**The problem**. Range to reproduce from the entries below: the line with "Существует большое количество", the line with "Все о товаре", and every line in between. Give them exactly and give nothing else.
(Listed records)
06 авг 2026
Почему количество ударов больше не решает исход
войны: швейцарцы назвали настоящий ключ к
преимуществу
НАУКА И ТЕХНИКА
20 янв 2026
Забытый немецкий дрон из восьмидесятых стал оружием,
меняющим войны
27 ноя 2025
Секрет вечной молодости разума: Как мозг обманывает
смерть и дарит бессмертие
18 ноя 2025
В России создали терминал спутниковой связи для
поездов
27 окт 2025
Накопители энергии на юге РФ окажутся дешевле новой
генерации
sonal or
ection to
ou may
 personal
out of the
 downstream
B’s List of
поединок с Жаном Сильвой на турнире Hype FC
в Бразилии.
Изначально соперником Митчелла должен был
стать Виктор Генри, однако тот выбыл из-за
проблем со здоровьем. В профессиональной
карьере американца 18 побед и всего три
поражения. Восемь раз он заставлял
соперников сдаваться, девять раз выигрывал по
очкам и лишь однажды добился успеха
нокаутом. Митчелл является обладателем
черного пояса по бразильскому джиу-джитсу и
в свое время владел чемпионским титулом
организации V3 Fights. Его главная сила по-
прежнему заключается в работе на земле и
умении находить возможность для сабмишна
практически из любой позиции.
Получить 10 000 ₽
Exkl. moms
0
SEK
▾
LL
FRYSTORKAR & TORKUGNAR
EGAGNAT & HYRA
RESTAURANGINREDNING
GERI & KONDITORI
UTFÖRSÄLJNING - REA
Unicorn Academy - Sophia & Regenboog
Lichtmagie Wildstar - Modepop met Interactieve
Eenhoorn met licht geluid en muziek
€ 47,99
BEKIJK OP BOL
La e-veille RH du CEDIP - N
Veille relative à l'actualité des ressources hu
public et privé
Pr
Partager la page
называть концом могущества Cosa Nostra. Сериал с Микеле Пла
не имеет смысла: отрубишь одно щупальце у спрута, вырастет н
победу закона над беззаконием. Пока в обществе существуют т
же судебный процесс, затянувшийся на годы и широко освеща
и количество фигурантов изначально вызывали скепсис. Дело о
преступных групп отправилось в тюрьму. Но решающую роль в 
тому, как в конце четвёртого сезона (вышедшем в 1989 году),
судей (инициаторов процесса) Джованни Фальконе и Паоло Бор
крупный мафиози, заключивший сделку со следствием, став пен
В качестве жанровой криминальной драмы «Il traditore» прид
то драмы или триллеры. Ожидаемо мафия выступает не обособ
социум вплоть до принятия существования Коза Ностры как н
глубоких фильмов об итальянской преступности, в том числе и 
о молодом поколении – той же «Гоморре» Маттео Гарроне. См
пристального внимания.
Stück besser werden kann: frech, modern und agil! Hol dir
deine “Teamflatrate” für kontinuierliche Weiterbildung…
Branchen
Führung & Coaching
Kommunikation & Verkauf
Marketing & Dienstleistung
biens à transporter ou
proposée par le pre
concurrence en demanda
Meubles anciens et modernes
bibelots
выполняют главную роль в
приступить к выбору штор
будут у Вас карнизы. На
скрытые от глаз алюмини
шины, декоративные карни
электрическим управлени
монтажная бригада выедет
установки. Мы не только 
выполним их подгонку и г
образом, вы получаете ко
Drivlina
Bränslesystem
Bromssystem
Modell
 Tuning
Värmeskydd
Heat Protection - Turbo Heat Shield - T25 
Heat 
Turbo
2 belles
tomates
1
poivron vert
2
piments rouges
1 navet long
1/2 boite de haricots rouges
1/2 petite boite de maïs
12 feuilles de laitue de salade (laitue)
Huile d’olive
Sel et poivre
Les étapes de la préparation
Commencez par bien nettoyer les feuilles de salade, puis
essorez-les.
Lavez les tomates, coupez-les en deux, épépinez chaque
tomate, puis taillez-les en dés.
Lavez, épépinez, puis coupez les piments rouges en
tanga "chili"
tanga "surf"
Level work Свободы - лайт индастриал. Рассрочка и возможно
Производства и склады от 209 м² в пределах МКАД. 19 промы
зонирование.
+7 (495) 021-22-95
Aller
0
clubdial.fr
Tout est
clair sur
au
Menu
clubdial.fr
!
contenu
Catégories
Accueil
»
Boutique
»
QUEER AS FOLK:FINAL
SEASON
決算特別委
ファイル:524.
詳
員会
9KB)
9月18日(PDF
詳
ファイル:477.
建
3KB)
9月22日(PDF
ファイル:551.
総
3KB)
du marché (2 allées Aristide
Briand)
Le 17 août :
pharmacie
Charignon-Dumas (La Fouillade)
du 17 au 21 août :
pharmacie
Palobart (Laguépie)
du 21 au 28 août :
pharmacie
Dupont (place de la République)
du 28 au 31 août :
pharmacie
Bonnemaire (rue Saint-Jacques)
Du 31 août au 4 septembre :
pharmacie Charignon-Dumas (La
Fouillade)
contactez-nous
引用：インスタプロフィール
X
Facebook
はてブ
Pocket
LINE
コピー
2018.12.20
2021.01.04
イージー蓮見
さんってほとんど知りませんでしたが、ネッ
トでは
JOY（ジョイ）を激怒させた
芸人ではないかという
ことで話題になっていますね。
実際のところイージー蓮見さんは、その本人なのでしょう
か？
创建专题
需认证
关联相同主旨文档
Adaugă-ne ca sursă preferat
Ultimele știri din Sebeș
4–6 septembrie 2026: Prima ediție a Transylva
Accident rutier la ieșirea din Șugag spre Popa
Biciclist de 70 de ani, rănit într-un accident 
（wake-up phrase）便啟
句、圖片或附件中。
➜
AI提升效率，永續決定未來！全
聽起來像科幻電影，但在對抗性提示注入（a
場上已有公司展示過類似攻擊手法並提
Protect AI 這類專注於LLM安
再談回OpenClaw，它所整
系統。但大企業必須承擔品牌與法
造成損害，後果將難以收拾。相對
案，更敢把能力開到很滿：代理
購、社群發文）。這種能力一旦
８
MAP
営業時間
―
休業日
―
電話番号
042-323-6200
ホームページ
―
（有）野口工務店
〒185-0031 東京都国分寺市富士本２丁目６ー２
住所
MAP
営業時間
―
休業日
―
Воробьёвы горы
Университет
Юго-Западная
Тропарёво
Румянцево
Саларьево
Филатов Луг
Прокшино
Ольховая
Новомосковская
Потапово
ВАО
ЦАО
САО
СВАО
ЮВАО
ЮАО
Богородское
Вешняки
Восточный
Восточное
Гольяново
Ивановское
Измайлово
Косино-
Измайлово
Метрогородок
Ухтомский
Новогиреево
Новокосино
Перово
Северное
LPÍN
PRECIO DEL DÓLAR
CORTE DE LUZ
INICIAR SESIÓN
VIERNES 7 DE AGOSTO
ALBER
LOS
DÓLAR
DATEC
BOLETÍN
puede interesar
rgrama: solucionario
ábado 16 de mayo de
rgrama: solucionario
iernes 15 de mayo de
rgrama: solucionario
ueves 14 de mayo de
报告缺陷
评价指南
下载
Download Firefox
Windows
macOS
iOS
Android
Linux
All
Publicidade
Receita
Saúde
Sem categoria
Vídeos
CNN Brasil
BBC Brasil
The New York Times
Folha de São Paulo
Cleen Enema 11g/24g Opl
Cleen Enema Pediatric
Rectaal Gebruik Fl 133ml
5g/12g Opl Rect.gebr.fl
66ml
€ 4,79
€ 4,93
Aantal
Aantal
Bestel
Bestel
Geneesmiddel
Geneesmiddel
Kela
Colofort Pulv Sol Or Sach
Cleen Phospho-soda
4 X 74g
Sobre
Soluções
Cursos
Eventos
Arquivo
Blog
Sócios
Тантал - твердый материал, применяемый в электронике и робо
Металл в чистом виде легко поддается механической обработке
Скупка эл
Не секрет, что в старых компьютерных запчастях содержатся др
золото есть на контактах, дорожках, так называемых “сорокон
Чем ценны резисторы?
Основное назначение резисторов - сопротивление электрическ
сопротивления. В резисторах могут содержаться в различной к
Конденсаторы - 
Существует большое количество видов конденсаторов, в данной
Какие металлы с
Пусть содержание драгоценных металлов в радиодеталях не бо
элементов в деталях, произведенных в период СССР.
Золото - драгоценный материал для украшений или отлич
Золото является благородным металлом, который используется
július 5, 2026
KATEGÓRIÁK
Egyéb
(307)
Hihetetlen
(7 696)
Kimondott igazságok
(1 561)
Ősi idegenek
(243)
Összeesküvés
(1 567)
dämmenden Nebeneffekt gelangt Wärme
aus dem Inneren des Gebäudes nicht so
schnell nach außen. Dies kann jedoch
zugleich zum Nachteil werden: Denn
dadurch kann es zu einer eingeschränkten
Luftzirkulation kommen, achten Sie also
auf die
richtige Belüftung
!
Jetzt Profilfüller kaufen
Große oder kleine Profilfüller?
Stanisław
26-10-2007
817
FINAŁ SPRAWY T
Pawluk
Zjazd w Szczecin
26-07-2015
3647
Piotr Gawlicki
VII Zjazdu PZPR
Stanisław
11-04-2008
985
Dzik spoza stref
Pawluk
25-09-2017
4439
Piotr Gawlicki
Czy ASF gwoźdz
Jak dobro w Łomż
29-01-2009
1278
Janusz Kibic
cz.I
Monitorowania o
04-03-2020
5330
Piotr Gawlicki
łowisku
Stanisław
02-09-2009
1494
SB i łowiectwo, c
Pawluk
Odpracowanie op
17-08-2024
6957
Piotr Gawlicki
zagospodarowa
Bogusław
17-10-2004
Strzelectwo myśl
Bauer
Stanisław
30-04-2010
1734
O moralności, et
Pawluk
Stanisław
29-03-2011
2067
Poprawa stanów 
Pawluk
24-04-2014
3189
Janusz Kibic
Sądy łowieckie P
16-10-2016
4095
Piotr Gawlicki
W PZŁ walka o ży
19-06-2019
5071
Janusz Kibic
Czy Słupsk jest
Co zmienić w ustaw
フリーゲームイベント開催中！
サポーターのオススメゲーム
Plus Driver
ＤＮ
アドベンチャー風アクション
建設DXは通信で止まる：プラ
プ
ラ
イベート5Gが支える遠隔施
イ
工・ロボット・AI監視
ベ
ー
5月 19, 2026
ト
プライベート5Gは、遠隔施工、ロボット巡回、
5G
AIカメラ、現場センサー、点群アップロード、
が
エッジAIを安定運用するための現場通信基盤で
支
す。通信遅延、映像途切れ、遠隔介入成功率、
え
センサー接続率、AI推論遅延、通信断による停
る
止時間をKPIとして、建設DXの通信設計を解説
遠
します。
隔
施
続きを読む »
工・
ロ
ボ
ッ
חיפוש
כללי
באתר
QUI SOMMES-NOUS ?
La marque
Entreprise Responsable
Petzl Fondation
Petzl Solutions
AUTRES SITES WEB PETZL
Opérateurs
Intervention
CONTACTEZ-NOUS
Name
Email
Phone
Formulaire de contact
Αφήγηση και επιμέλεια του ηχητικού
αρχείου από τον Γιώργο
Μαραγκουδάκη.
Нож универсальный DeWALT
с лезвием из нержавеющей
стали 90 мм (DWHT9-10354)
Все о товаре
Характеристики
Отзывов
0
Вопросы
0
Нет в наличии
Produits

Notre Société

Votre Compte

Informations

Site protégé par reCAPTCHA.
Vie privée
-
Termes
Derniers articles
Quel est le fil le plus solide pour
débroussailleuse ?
(End Listed records)
**Answer to this exercise**.
Существует большое количество видов конденсаторов, в данной
Какие металлы с
Пусть содержание драгоценных металлов в радиодеталях не бо
элементов в деталях, произведенных в период СССР.
Золото - драгоценный материал для украшений или отлич
Золото является благородным металлом, который используется
július 5, 2026
KATEGÓRIÁK
Egyéb
(307)
Hihetetlen
(7 696)
Kimondott igazságok
(1 561)
Ősi idegenek
(243)
Összeesküvés
(1 567)
dämmenden Nebeneffekt gelangt Wärme
aus dem Inneren des Gebäudes nicht so
schnell nach außen. Dies kann jedoch
zugleich zum Nachteil werden: Denn
dadurch kann es zu einer eingeschränkten
Luftzirkulation kommen, achten Sie also
auf die
richtige Belüftung
!
Jetzt Profilfüller kaufen
Große oder kleine Profilfüller?
Stanisław
26-10-2007
817
FINAŁ SPRAWY T
Pawluk
Zjazd w Szczecin
26-07-2015
3647
Piotr Gawlicki
VII Zjazdu PZPR
Stanisław
11-04-2008
985
Dzik spoza stref
Pawluk
25-09-2017
4439
Piotr Gawlicki
Czy ASF gwoźdz
Jak dobro w Łomż
29-01-2009
1278
Janusz Kibic
cz.I
Monitorowania o
04-03-2020
5330
Piotr Gawlicki
łowisku
Stanisław
02-09-2009
1494
SB i łowiectwo, c
Pawluk
Odpracowanie op
17-08-2024
6957
Piotr Gawlicki
zagospodarowa
Bogusław
17-10-2004
Strzelectwo myśl
Bauer
Stanisław
30-04-2010
1734
O moralności, et
Pawluk
Stanisław
29-03-2011
2067
Poprawa stanów 
Pawluk
24-04-2014
3189
Janusz Kibic
Sądy łowieckie P
16-10-2016
4095
Piotr Gawlicki
W PZŁ walka o ży
19-06-2019
5071
Janusz Kibic
Czy Słupsk jest
Co zmienić w ustaw
フリーゲームイベント開催中！
サポーターのオススメゲーム
Plus Driver
ＤＮ
アドベンチャー風アクション
建設DXは通信で止まる：プラ
プ
ラ
イベート5Gが支える遠隔施
イ
工・ロボット・AI監視
ベ
ー
5月 19, 2026
ト
プライベート5Gは、遠隔施工、ロボット巡回、
5G
AIカメラ、現場センサー、点群アップロード、
が
エッジAIを安定運用するための現場通信基盤で
支
す。通信遅延、映像途切れ、遠隔介入成功率、
え
センサー接続率、AI推論遅延、通信断による停
る
止時間をKPIとして、建設DXの通信設計を解説
遠
します。
隔
施
続きを読む »
工・
ロ
ボ
ッ
חיפוש
כללי
באתר
QUI SOMMES-NOUS ?
La marque
Entreprise Responsable
Petzl Fondation
Petzl Solutions
AUTRES SITES WEB PETZL
Opérateurs
Intervention
CONTACTEZ-NOUS
Name
Email
Phone
Formulaire de contact
Αφήγηση και επιμέλεια του ηχητικού
αρχείου από τον Γιώργο
Μαραγκουδάκη.
Нож универсальный DeWALT
с лезвием из нержавеющей
стали 90 мм (DWHT9-10354)
Все о товаре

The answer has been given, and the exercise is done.